Recommended fix — share the host network namespace (Linux only):
docker run --rm --network=host ghcr.io/kaiwadb/tunnel:latest --token "<token>"The container now sees the host’s NICs, routes, ARP cache, /proc/net/tcp
listeners, and default gateway. Discovery behaves as if the binary were
running directly on the host.
--network=host is Linux-only. On Docker Desktop (macOS / Windows) the
flag exists but the container still runs inside a Linux VM, so it sees
the VM’s network, not the host’s. For those platforms either run the
native binary directly, or use the extra_cidrs workaround below.

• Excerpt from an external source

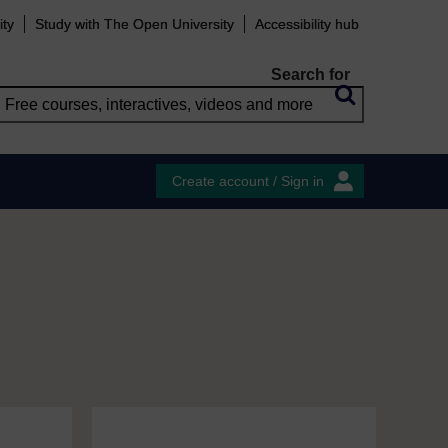
ity
Study with The Open University
Accessibility hub
Search for
Create account / Sign in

Alternative — supply extra_cidrs. If you can’t use host networking
(Kubernetes, Swarm, hardened deployments), tell the scan which subnet to
sweep:
{
"extra_cidrs": ["192.168.1.0/24"],
"timeout_ms": 30000
}This works in any network mode but gives up the local hints (ARP,
/proc/net, gateway) — it’s a pure TCP sweep of the CIDR you specify.
Alternative — --add-host. If you already know the DB hostname, add it
to the container’s /etc/hosts so the L0 hosts-file pass picks it up:
docker run --rm \
--add-host db.internal:10.0.0.5 \
ghcr.io/kaiwadb/tunnel:latest --token "<token>"Interpreting the report
Each candidate carries the sources that contributed it
(arp, etc_hosts, dns, proc_net, gateway, subnet_scan, env,
extra_cidr, routed). A candidate hit via multiple sources is
higher-confidence than one found purely by subnet sweep.
The report also lists subnets_scanned and subnets_skipped (with the
reason: too_large, loopback, link_local, public, invalid) so you
can tell whether a subnet you expected to be probed actually was, or
whether you need to raise max_prefix or add an extra_cidrs entry.